Yaakov a béni Yéhouda par la royauté.
Il est écrit dans les Pirké Avot (6,6) : « La Torah surpasse la prêtrise et la royauté, car la royauté est acquise par 30 vertus et la prêtrise par 24, tandis que la Torah est acquise par 48 vertus. »

La guématria de : Yéhouda (יְהוּדָה) est de 30, comme le nombre de vertus nécessaire pour acquérir la royauté.
[Rabbi David Feinstein – Kol Dodi]

« Que l’ange qui m’a délivré de tout mal » (amala’h agoél oti mikol ra – Vayé’hi 48,16)

-> Rachi : « L’ange qui m’est envoyé habituellement dans ma détresse »

-> Le ‘Hidouché Harim de commenter : « Toute détresse ne peut venir que s’il est possible de s’en sortir.
C’est ce que dit ce verset, le mal ne peut exister que s’il est possible d’en être libéré. »

Avant même de nous envoyer une difficulté, Hachem en a déjà préparer la solution.
=> Un juif ne peut jamais se dire : c’est fichu, je suis perdu!

« On l’annonça à Yaakov, en disant : ‘Voici (הִנֵּה) que ton fils Yaakov vient te voir’. Israël rassembla ses forces et s’assit sur le lit (הַמִּטָּה). » (Vayé’hi 48,2)

La guémara (Nédarim 39b) enseigne que chaque visiteur qui est né sous le même mazal (ben guilo) que le malade, lui retire 1/60e de la souffrance.

Rachi (Vayéchev 37,3) laisse comprendre que Yossef était le « ben guilo » de Yaakov, car la vie de l’un était le reflet de l’autre (ils avaient les mêmes traits du visage ; tout ce que Yaakov avait appris, il le lui avait transmis).

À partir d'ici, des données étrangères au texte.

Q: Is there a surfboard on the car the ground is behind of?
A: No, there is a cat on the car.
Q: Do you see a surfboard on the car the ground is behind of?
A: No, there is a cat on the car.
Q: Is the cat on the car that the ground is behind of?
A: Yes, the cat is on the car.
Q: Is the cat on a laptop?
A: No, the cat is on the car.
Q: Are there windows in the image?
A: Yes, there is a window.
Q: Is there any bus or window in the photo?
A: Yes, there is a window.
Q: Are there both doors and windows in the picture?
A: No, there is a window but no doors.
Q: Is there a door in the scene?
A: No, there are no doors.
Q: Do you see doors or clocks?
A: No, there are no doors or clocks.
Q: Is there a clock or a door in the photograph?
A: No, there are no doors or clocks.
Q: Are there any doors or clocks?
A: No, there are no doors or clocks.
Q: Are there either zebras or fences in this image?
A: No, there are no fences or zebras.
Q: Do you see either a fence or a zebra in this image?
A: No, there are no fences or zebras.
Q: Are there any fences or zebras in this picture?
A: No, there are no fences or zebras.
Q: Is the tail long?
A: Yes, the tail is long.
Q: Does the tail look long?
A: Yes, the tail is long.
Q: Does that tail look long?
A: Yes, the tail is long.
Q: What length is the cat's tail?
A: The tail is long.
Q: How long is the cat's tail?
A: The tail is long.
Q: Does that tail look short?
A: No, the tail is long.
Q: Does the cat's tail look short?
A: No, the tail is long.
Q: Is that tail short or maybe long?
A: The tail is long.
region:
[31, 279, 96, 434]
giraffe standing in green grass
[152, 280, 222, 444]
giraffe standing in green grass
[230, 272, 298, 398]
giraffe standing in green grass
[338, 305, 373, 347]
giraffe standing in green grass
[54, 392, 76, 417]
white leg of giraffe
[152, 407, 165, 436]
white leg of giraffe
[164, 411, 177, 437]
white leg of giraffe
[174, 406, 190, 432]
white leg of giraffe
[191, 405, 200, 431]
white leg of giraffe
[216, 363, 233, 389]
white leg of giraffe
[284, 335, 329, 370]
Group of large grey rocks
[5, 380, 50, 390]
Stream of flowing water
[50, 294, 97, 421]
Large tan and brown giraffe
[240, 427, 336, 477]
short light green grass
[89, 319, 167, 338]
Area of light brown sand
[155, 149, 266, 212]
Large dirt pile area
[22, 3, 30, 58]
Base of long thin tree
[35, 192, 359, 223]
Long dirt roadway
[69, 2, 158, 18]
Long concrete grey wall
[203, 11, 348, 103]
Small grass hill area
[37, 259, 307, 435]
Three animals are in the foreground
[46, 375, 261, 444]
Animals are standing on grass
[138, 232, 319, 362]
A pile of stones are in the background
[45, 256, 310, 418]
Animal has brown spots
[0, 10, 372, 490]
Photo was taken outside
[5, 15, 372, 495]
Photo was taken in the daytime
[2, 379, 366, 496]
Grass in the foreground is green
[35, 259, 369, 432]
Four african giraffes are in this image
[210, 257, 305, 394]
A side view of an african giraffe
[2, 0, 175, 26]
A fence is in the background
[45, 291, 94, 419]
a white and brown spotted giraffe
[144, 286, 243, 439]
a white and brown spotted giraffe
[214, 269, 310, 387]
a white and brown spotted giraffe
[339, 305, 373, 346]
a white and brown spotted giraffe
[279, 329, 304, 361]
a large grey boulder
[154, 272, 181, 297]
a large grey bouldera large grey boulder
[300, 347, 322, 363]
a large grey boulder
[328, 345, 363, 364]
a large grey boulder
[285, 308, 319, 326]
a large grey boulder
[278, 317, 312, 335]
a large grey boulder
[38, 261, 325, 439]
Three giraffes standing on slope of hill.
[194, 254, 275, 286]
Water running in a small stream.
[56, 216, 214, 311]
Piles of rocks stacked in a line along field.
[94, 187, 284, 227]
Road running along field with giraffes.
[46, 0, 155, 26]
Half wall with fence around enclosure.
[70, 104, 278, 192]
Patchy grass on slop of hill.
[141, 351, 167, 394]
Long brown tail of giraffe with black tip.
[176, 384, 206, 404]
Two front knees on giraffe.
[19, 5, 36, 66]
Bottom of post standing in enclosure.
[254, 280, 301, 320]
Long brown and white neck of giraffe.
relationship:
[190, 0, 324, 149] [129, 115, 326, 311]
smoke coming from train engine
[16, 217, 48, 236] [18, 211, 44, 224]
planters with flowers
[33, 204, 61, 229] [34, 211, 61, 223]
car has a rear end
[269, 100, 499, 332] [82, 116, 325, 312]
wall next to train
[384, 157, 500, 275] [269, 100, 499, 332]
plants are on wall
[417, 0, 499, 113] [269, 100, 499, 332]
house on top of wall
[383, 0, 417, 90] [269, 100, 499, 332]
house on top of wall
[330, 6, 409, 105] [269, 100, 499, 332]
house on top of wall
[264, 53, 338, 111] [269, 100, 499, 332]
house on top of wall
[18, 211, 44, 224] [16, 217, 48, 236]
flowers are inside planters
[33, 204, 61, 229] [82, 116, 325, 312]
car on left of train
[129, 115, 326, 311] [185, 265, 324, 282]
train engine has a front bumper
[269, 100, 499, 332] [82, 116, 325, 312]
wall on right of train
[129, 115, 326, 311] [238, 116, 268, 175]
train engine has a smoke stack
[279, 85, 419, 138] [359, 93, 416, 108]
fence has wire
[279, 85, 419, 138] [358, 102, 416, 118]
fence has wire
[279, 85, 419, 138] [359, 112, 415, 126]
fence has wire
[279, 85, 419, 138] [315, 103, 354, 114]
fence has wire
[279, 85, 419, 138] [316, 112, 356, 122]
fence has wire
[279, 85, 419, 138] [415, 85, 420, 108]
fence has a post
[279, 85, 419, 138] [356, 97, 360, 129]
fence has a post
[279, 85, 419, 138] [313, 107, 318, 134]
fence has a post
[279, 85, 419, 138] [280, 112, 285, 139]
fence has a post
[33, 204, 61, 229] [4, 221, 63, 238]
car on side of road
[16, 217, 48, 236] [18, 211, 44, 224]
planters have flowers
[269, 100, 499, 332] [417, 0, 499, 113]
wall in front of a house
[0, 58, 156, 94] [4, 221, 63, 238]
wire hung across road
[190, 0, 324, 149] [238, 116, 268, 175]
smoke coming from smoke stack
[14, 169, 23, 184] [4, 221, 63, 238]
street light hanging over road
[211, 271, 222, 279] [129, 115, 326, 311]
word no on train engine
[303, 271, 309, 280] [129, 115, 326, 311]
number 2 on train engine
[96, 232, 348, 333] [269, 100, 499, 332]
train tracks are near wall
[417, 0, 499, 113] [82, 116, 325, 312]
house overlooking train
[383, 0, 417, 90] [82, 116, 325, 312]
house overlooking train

Se basant sur cette guémara, le Gaon de Vilna (Kol Eliyahou) fait remarquer que la visite de Yossef à son père, a bien permis de lui retirer 1/60e de sa douleur.

Comment voir cela dans notre verset?

La 1ere fois que Yaakov a appris la visite de son fils, la Torah utilise le mot : « Voici » (הִנֵּה), qui a une valeur numérique de 60.

Le verset nous rapporte que Yaakov s’est renforcé, jusqu’à pouvoir s’asseoir sur « le lit » (הַמִּטָּה), mot ayant une guématria de 59.

Le Gaon de Vilna dit qu’avant l’arrivée de Yossef dans la pièce, Yaakov était trop malade pour pouvoir s’asseoir, mais en raison de la visite de son fils qui lui était un « ben guilo », il a pu retirer 1/60e de sa souffrance (passant de 60 : הִנֵּה à 59 : הַמִּטָּה), ce qui lui a permis de pouvoir s’asseoir.